After Hurricanes, Beware of Flooded Cars for Sale
Hurricane Ida may have passed, but there's a chance the used car you have your eye on could have been damaged by it. Here’s what to watch out for.
Consumers will want—and need—to replace the thousands of vehicles destroyed by Hurricane Ida. But this storm wreaked its destruction during what was already a time of intense competition for new and used cars at a time, with historically low inventories; and shoppers can expect even higher prices, at least regionally. Plus, a long-standing consumer hazard is likely to re-emerge: storm-damaged vehicles making their way into that tight market.
“Hurricane Ida and the likely loss of vehicles due to flooding could not have come at a worse time for an industry already grappling with historic inventory issues,” said Kevin Roberts, director of industry insights and analytics for CarGurus. “With flooded vehicles probably needing to be scrapped we’ll likely see an exacerbated inventory shortage along Ida’s path, particularly in the Gulf and Northeast, which could further increase prices above already high levels.”
Hiding flood damage is against the law
When cars are flooded, the bodies can rust prematurely, wiring can become brittle, and both electrical and mechanical systems can be affected. If there’s enough damage, insurance companies will declare them total losses and pay claims for the value.
Cars that are declared to be total losses are usually retitled with their state’s department of motor vehicles, and the new titles will disclose that the vehicles have been flood-damaged.
In many cases, those cars will be sold to companies that dismantle them and resell usable parts. But sometimes people try to sell these cars without revealing the flood damage, which could create big risks for the buyers.
Tully Lehman, public affairs manager for the National Insurance Crime Bureau, said to expect people with storm-damaged cars who don’t have comprehensive-coverage insurance that covers flooding to try to clean up damaged cars and sell them to unsuspecting buyers.
“Unfortunately, following major hurricanes or flooding events, we see fraudsters try to scam consumers by selling cars damaged in the flooding,” Lehman said.

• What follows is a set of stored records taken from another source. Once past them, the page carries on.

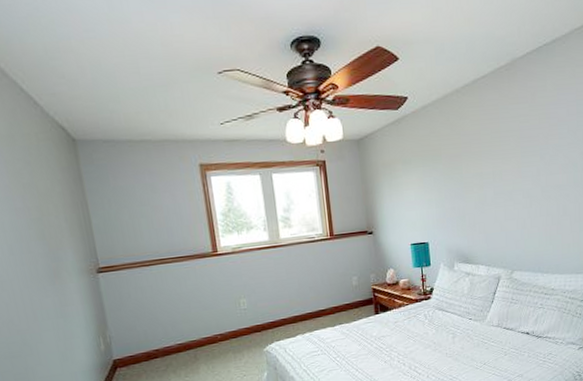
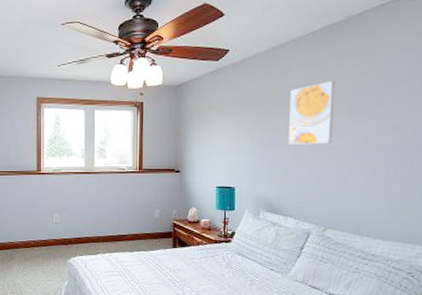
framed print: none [469,124,510,193] -> present [288,80,335,145]

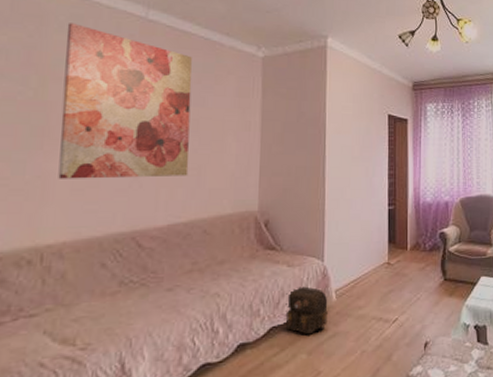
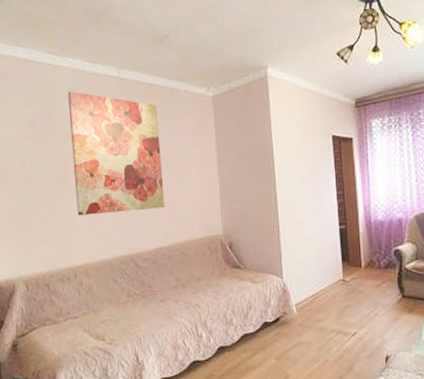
backpack: present [285,286,328,335] -> none [253,300,291,343]

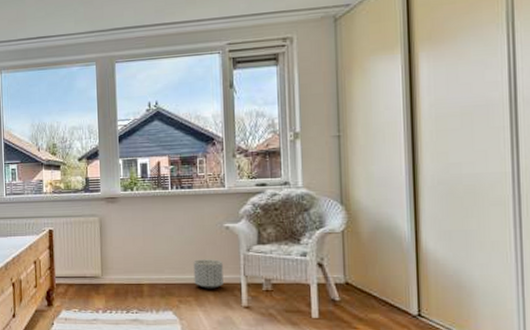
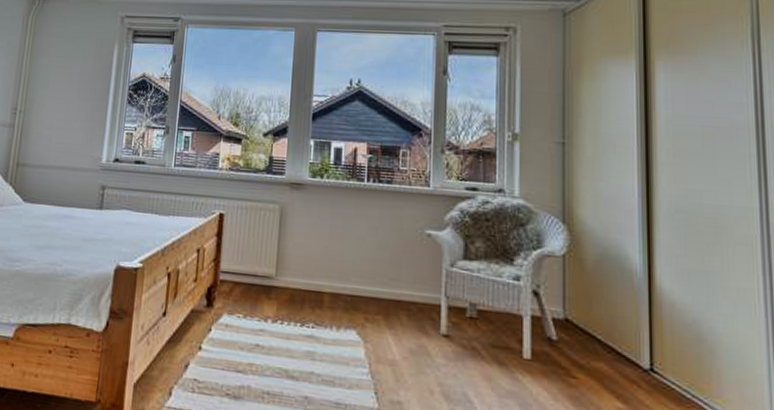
planter: present [193,259,224,289] -> none [385,269,421,308]

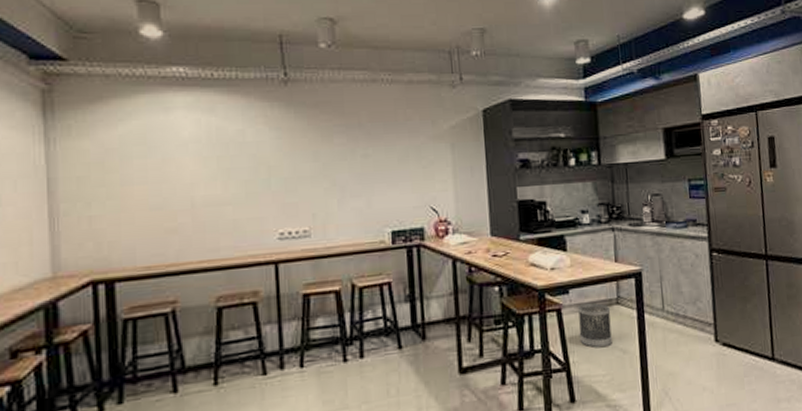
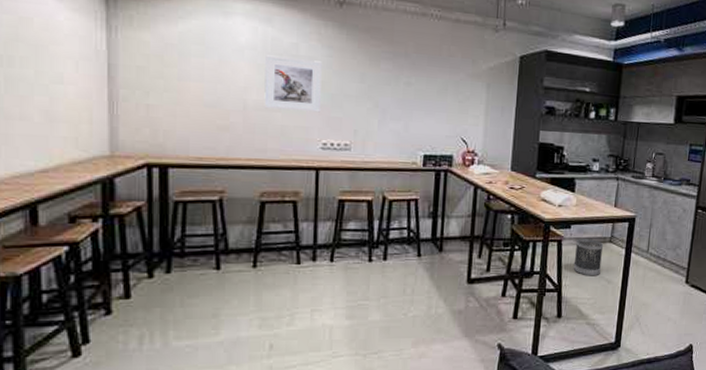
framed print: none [211,145,274,204] -> present [264,55,322,113]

How to avoid buying a flood-damaged car
If you’re buying a used car—especially one a few months after a major flooding event—be sure to take a close look. Your own eyes (and nose!) can help. Signs experts say you should look for include water stains, mildew and sand or salt inside vehicles, under the carpets and in luggage and engine compartments. You may need to open access panels to see areas where water would have accumulated. Of course, a mechanic’s inspection is always a good idea when buying a car, and if you suspect unreported flood damage, ask them to look for that as well as part of their process.
But documentation can help, too. Experts also advise using a service, such as CarFax, AutoCheck and VINCheck (offered for free by the National Insurance Crime Bureau) to check vehicles’ histories for red flags. CarFax’s free Flood Check reports whether a car has a flood or salvage title from the state DMV, was declared a total loss by the insurance company, or was reported as flooded by repair shops. And Experian’s AutoCheck’s free flood risk check will show if the vehicle has been titled/registered 12 months prior in a county that has been identified as requiring public and individual assistance (FEMA categories A and B) for a FEMA-declared major disaster.
These services aren’t foolproof. Flooded vehicles won’t show up in the databases if they weren’t fully insured, or if repairs were done without a claim being filed.. Also, sometimes crooks take the autos to different states, switch the VINs and retitle the cars, so the damage won’t show up in a search, in a process called title washing.
Most of the time, Lehman noted, it’s against the law to pass off a flood-damaged vehicle to an unsuspecting buyer. “Regulations vary by state, but in general vehicles ’totaled out’ by insurers because they have received a certain amount of damage are issued a salvage vehicle certificate, or salvage title,” Lehman said. “Some states take an additional step and add a title brand to the title for the reason why it was damaged. In other words, if damaged in flooding that would be marked as such in some states.”
But private sales aren’t as regulated, Lehman noted. “A private seller is not supposed to lie. If purchasing a vehicle from a private seller, get everything in writing as you may have some recourse should anything turn out to be false.”
When purchasing a used car, you should always check the VIN to be sure it matches what you’re being told by the seller.
For example, a VIN can provide vehicle history, but also make, model, year, color and engine. So alarm bells should sound if you’re told the car you’re buying is a blue 2006 Honda Accord, but when you look up the VIN it says it’s a 2004 or that its color is black.
“It could be an honest mistake by the seller, or perhaps not,” Lehman said. “In this case, best to walk away.”